I meant to write this a lot earlier in the day... like I normally do, but lets be honest, it has been really busy. It's Quarter End at work right now, so I have not had a lot of time at work to write blog posts as I usually do... like confessions on Thursday's. Today I wanted to poke my eyes out. I just kept being handed more and more stuff and not being able to get things done fast enough. I hate feeling behind. Some of the stuff I was being handed was really confusing which also made it really annoying. Thank goodness I have my own office. This way I can listen to music and sing. This helps me not stress out. Its amazing how well it works. Music does wonders for me. On top of that, I have been going to bed at 2 am every night this week and it has really been catching up to me. I have been having a hard time staying awake at work. I have been really tempted to go use the nap room at work, but that room still creeps me out just a little. A dark room with a bed in it sounds so appealing though when you are falling asleep at work. One day.... maybe....
It already feels like Winter. It is SO depressing. It snowed on Monday night and Tuesday morning. I almost started to cry. I have been wearing my Ugg Boots almost every day this week. It's totally depressing. I mean... I love my Ugg's and all, I just feel like it is too early to be wearing them. You know? *sigh* I have a feeling I will be taking many weekend trips to warm places this Winter.
You know what gets me madder than a hornet? (that was for my friend Jessica O... who always says that, and I love it) Coming home to a messy house. Seriously. I don't care what your room looks like, but the common area's need to be clean. ESPECIALLY the kitchen. I feel like the house maid. I am the only one that dumps the trash. Usually the only one that gets the mail and empties the dishwasher. Only one that wipes the counter and mops the floor. It gets old... fast. Especially when your roommates cook 24/7. The past couple of days I have not been cleaning it up. I keep thinking someone has got to break down and do it. Today I came home from my crazy, wanting to poke my eyes out day at work and the kitchen not only did not get better, it got worse! I would have cleaned it up if I had time.... but I don't. I was running from one thing to the next today. When I got home from activity #1, I walked into the kitchen... still messy. Not only are the dishes piling up in the sink, but a lot of them are not even washed! GROSS!! I keep thinking, maybe they are just busy and they are going to clean up after themselves when they have time. Nope. I came home and one was on the computer and the other one was playing the Wii. I think I may even be busier than they are, yet I still have time to be the house maid and not get paid for it. So... I work full time, go running, my calling (FHE) meetings, visiting teaching, Tutoring, Institute and other social activities and all church activities (all that my roommates don't attend) and then on top of that, in order to use the kitchen, I have to clean up after everyone else so that I can eat. Awesome. Times like these that I wish I could live by myself. Or trade out my roommates. Is that really mean of me to say? Sorry. I'm worn out.

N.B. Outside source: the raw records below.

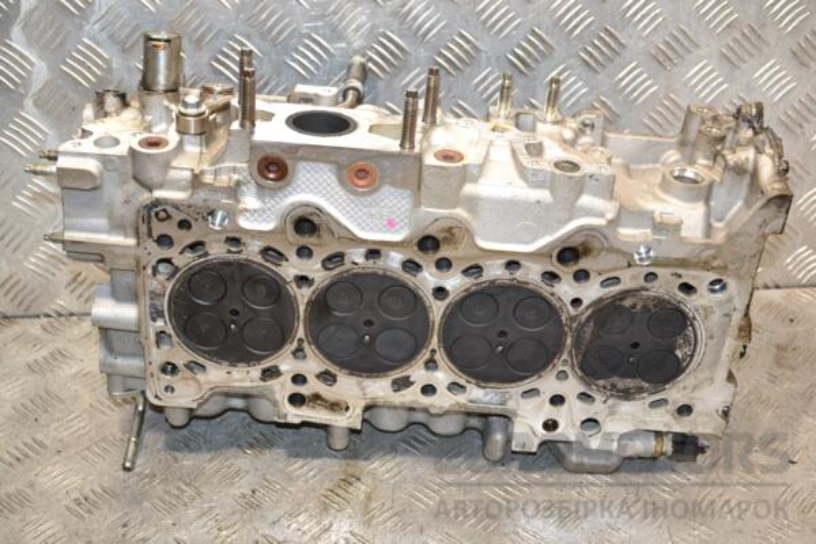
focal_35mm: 57
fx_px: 1292
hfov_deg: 35.1
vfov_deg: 23.8
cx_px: 408
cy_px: 272
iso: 800
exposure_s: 1/200
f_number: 5
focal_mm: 38
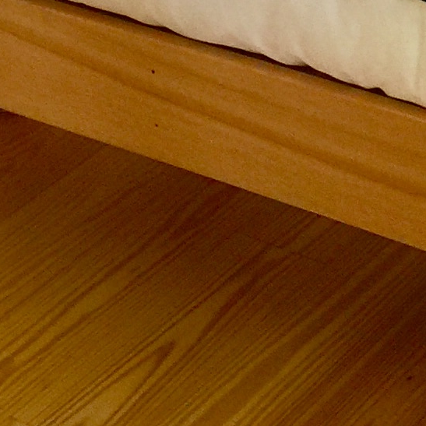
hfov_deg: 11.2
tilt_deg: -11.2
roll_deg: +4.6
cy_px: -586
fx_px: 2130
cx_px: 522
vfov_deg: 10.0
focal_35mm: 153
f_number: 2.2
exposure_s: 1/30
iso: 32
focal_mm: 4.15
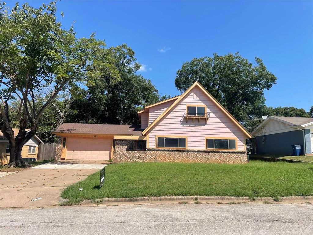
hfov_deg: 67.3
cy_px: 118
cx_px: 156
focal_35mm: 26
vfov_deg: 53.1
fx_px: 235
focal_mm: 4.2
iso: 32
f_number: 1.6
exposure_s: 1/3731
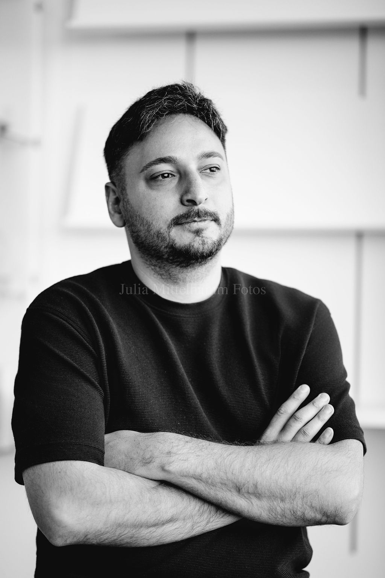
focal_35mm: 85
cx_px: 192
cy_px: 289
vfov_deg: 23.9
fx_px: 1363
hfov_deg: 16.1
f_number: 1.8
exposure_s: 1/400
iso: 125
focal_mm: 85
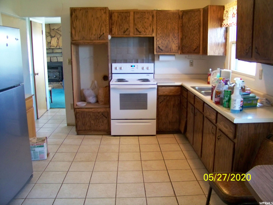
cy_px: 102
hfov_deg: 55.4
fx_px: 260
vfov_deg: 42.9
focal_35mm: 33
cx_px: 136
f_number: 2.8
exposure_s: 1/30
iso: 400
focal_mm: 5.85
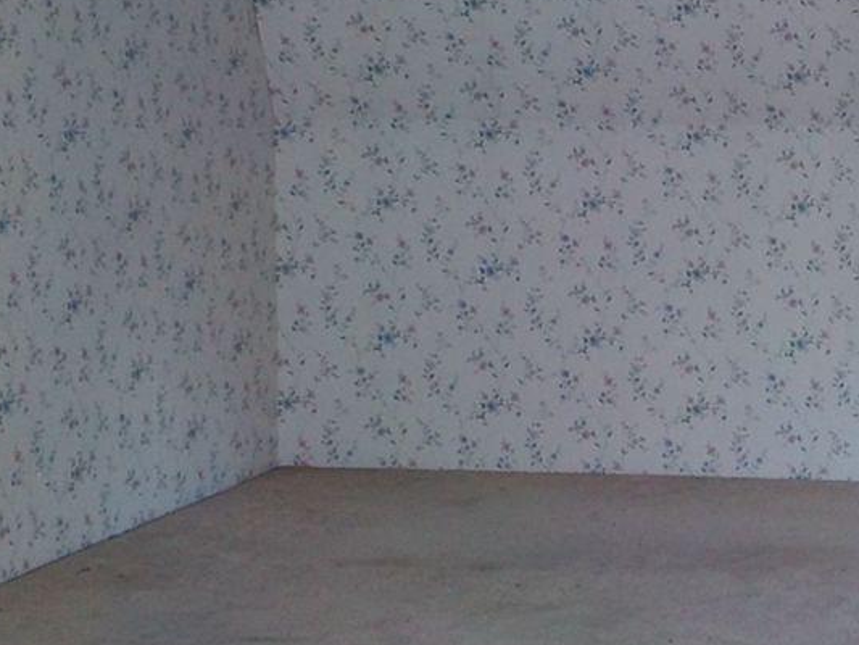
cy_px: 305
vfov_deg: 19.6
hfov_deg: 24.2
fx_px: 1862
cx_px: 955
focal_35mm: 75
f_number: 3.3
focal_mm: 4.1
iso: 220
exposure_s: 1/30
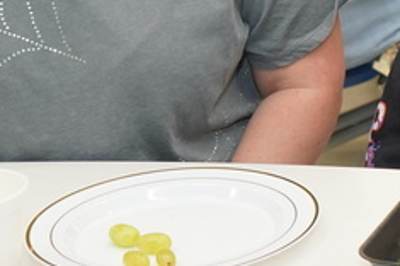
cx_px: 572
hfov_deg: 14.7
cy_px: -14
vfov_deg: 10.3
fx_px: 1454
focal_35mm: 131
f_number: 4
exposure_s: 1/160
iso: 1000
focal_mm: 30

This month has been SO crazy go nuts! I didn't even go out of town any of the weekends. It just flew by. I would say that next month will be more relaxed, but that would be a lie. I don't know when it will slow down for me. I feel like I have been going this way for months! In a way I really love it. It brings a lot of excitement to my life. On the other hand, I used to be very good at leading a very balanced life (I felt like) and I feel it is becoming a little unbalanced. Weighing VERY heavy on the social side. Which is not bad... and I love it, which is why I do it, but I do think I need to put a little bit more time back in to other things.... sleep being one of them. ha ha. I will work on that. Add that to my list of goals.

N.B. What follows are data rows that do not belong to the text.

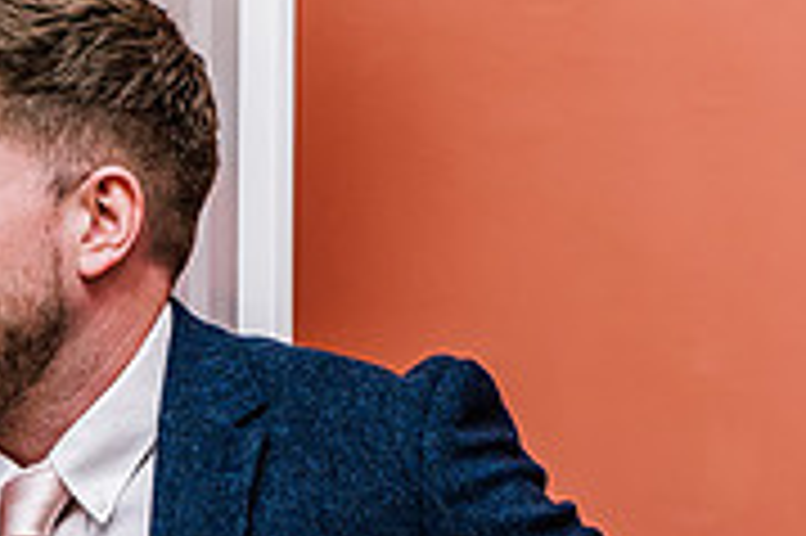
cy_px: 439
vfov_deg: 7.9
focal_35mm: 173
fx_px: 3870
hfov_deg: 11.7
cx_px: -113
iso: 800
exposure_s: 1/160
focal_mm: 50
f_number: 4
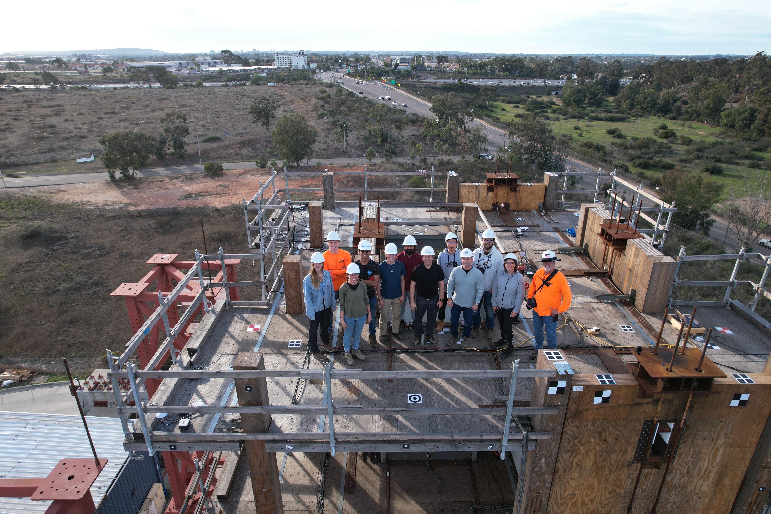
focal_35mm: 22
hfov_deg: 78.6
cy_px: 257
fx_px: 471
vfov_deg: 57.2
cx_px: 386
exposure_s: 1/640
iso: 100
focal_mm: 8.38
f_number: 2.8
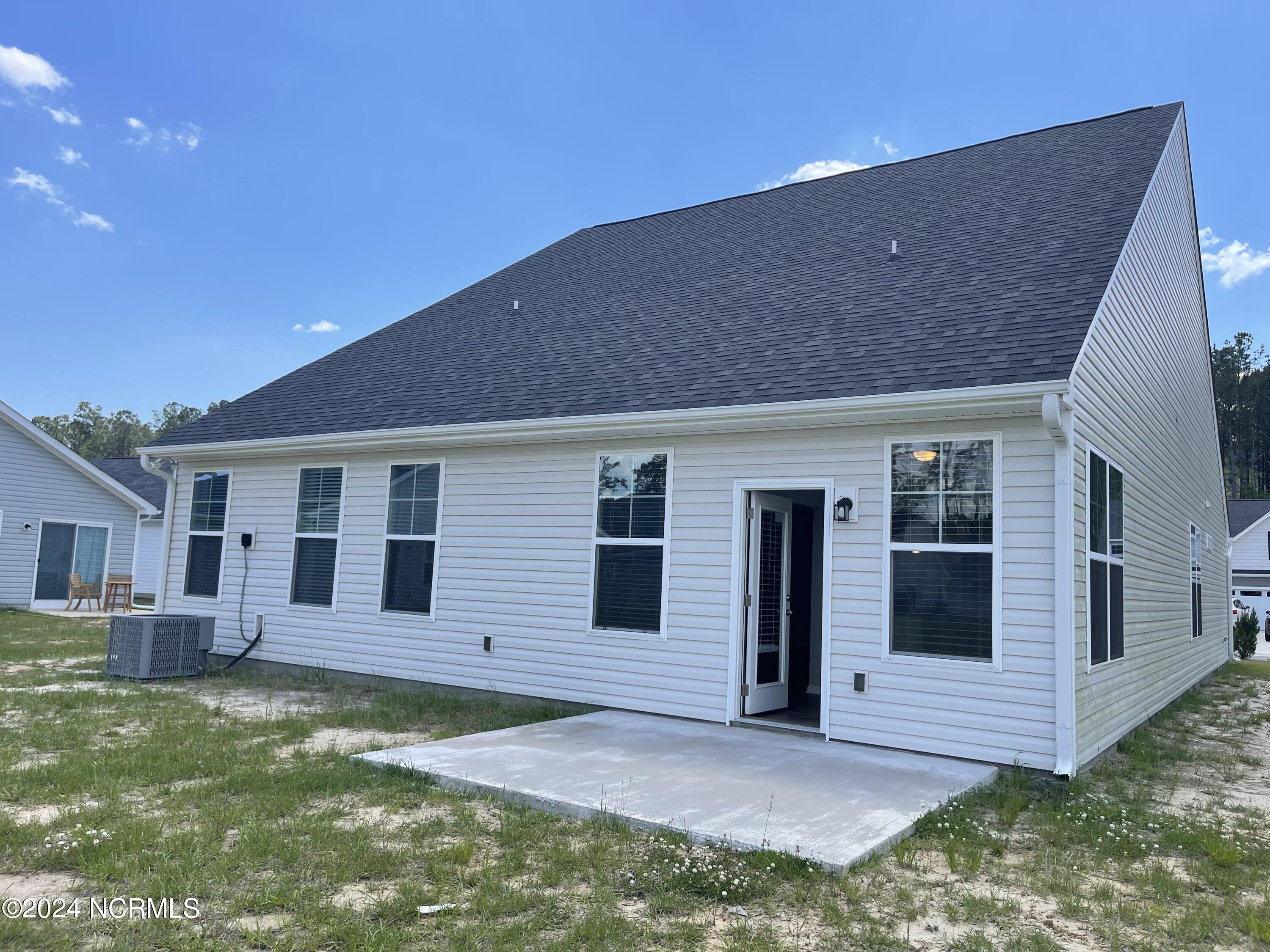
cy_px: 476
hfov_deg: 69.4
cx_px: 635
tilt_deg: +5.7
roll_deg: -2.7
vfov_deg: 54.9
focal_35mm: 25
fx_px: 917
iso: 32
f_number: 1.6
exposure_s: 1/2433
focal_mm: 5.1
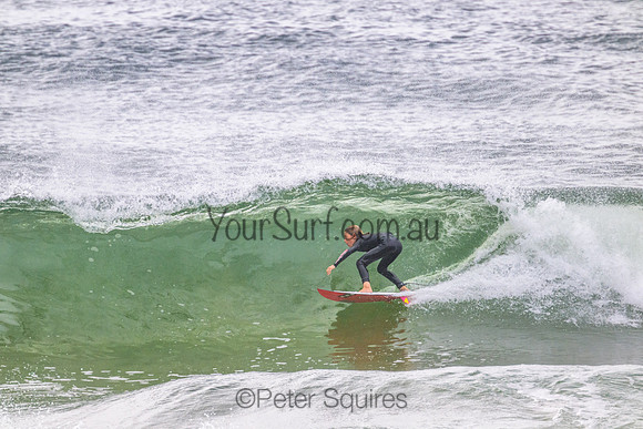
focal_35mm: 800
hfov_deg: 2.6
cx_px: 322
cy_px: 214
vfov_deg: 1.7
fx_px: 14292
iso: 2800
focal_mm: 800
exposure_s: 1/2000
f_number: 11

I think I found my next trip I want to go on next year at some point. I would be happy to go on more than one, especially if one involves Europe. But I am thinking sometime next year going to Egypt! Wouldn't that be awesome. Anyone want to go? Gate 1 (the same people I did the India tour through) have some AMAZING deals for Egypt. I would love to ride a camel to the pyramids. Think about it and let me know... although.... most of my readers are married and have kids... I think most of my readers are anyway. This is just a thought. Traveling is always on my mind.
So I went to Tutoring by myself on Tuesday. I ended up sitting next to two other girls there to tutor. We had 3 little boys come over and we all read together. When it came time to play games... I don't know who picked out the game, but the boys came back with the game "Battle of the Sex's". These boys were probably a little too young for this game, they were not going to know any of the answers most likely, but I think the game appealed to them because we play boys against girls. We ended up not really playing the game, but just reading the questions to each other to see who could get them. It was my turn to read one of the questions off of the card to the boys. The question was something like... What do you call putting semi-permanent color in your eyelashes , or something like that. I think the boys thought that I said or meant what do you use to do this. Real Answer? Tinting. Their answer? A Sharpie! We just busted up laughing for a few minutes. Just get a mental picture in your head of getting up in the morning and using a sharpie to color your eyelashes. It is a funny picture in my head, not sure about you. I love the kids at tutoring. Half the fun of going is just listening to them. All kinds of funny things come out of their mouths.